Brent for November settlement increased by $0.49 to $64.77 a barrel on the London-based ICE Futures Europe exchange. West Texas Intermediate for November delivery rose by $0.55 to $58.64 a barrel on the New York Mercantile Exchange. The Brent benchmark traded at the premium of 6.13 to WTI. Gasoil for October delivery decreased by 5.25.
Today indexes decline as weak manufacturing data from Europe and Japan focused attention on a week outlook for demand, though lingering uncertainty over Saudi supply disruption braked the drop.
Saudi Arabia reported, that has already restored around 75% of crude output lost in the Sept. 14 attack on the Abqaiq processing facility and Kurais oilfield. Tension in the Middle East has escalated since the attack on the Saudi facilities. The Pentagon has ordered additional U.S. troops to be deployed in the Gulf region to strengthen Saudi Arabia’s air and missile defenses. European powers – Britain, Germany and France – backed the United States in blaming Iran for the Saudi oil attack, urging Tehran to agree to new talks with world powers on its nuclear and missile programs and regional security issues.
Oil indexes were also pressured by data showing eurozone business growth stalled this month, dragged down by shrinking activity in Germany, where a manufacturing recession deepened unexpectedly.
At the same time there are other supply disruptions in other OPEC producers like Nigeria, Libya and Venezuela.
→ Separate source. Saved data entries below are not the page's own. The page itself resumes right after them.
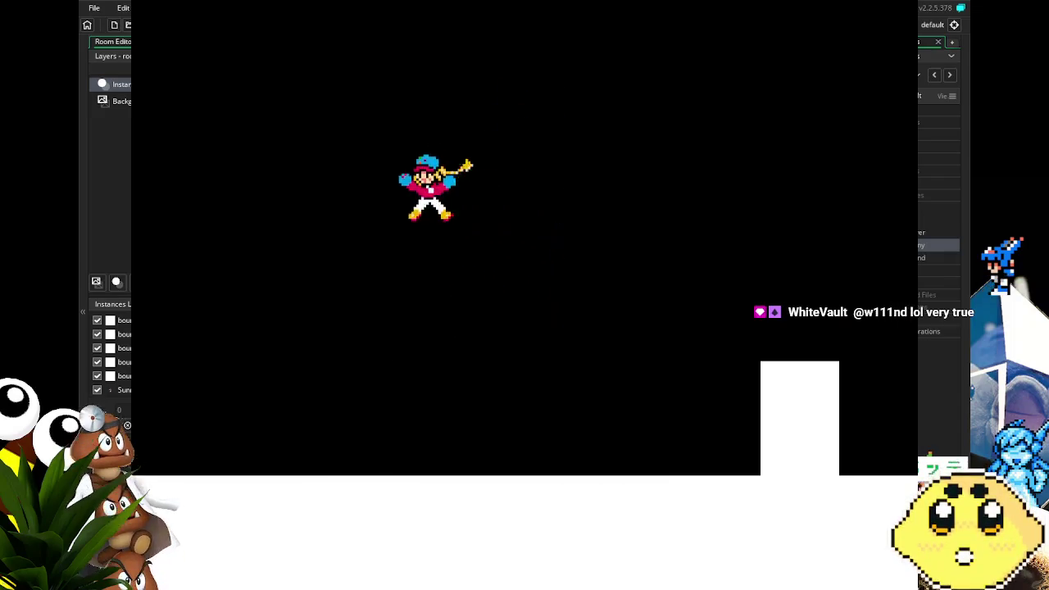
{"action": "key", "text": "space"}
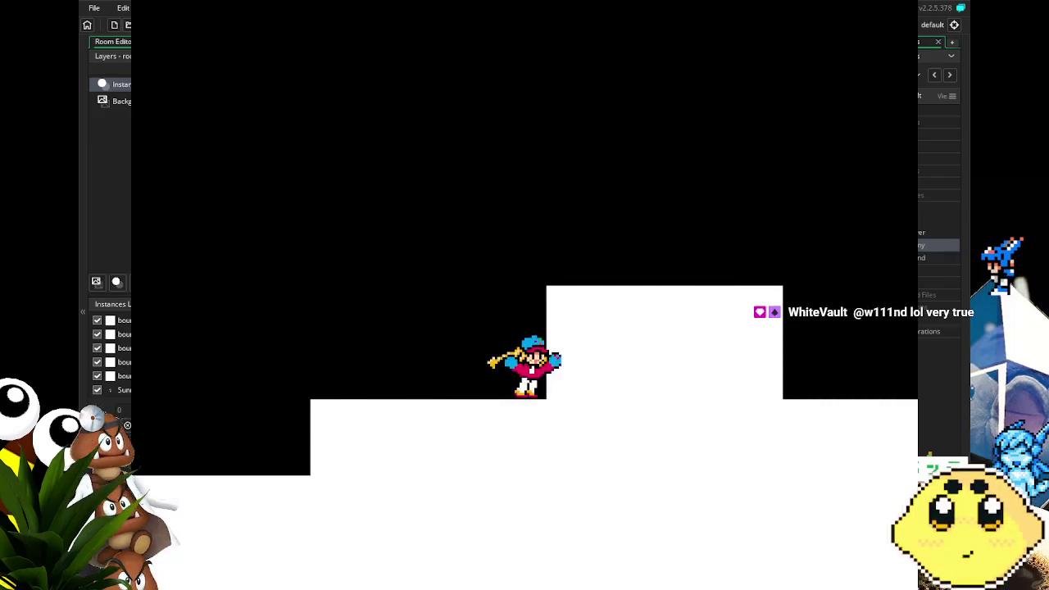
{"action": "key", "text": "space"}
{"action": "key", "text": "space"}
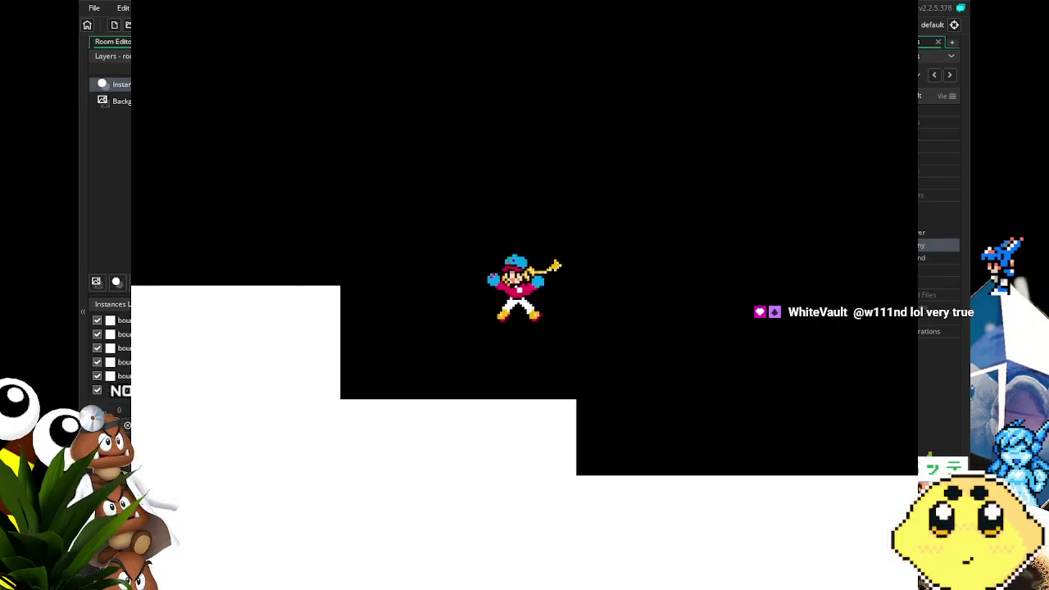
{"action": "key", "text": "space"}
{"action": "key", "text": "space"}
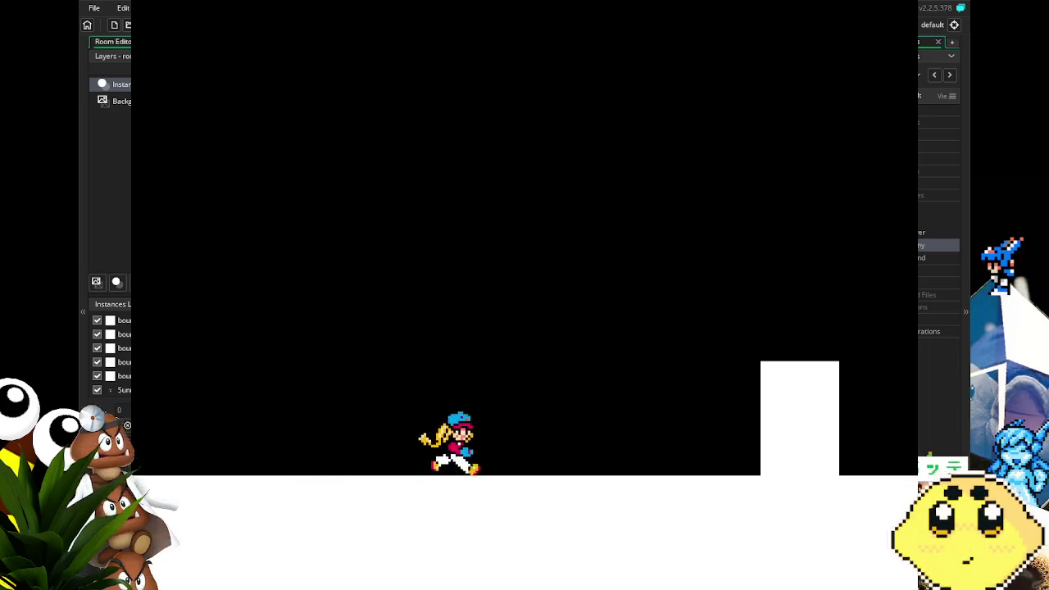
{"action": "key", "text": "space"}
{"action": "key", "text": "space"}
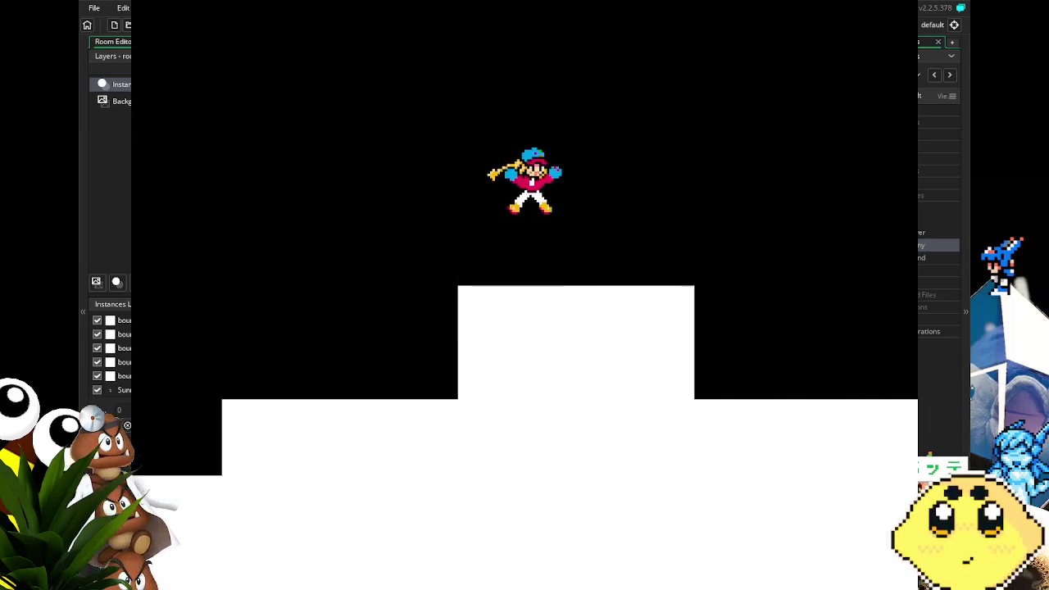
{"action": "key", "text": "space"}
{"action": "key", "text": "space"}
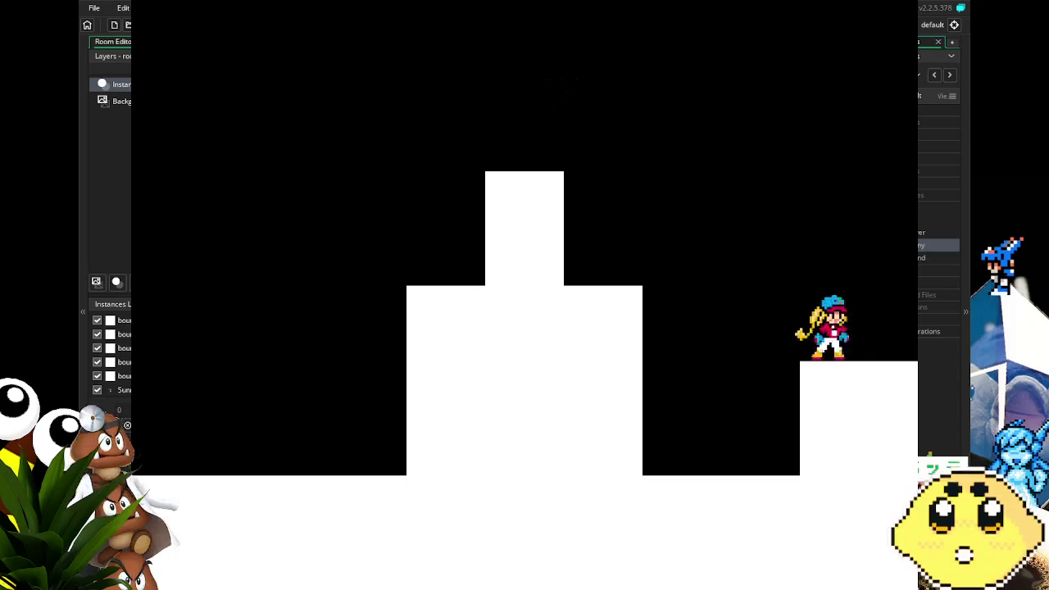
{"action": "key", "text": "space"}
The market also recovered on the notion that this week’s U.N. general assembly might not produce any outcome that will defuse tensions in the Middle East. The president of Iran Rouhani said that he will unveil a peace plan for the Middle East at the U.N. assembly. But at the same time, Iranian Foreign Minister Javad Zarif reiterated his caution that Iran will resort to an “all-out war” if it is targeted by the United States or Saudi Arabia over the Saudi attack.
Apart from the slowdown in global oil demand resulting from slowing economies and the U.S.-China trade war, another threat to oil demand may be lurking for oil markets over the next few months—China could slow down strategic and commercial inventories stockpiling. China—which singled-handedly has been responsible for more than two thirds of global oil demand growth this year—could start to scale back oil purchases for reserves—strategic or commercial—as it could be nearing its storage capacity.
On Friday, Sept.20, an official at China’s National Energy Administration (NEA) said that Beijing had enough oil in storage to cover 80 days of imports, including crude oil at its Strategic Petroleum Reserve (SPR), storage at oil firms, and commercial stocks. The 80 days of oil coverage is close to the 90 days recommended by the International Energy Agency (IEA), of which China is not a member.
Expect bunker prices to demonstrate slight irregular changes today: 1-3 USD up for IFO, 3-5 USD down for MGO.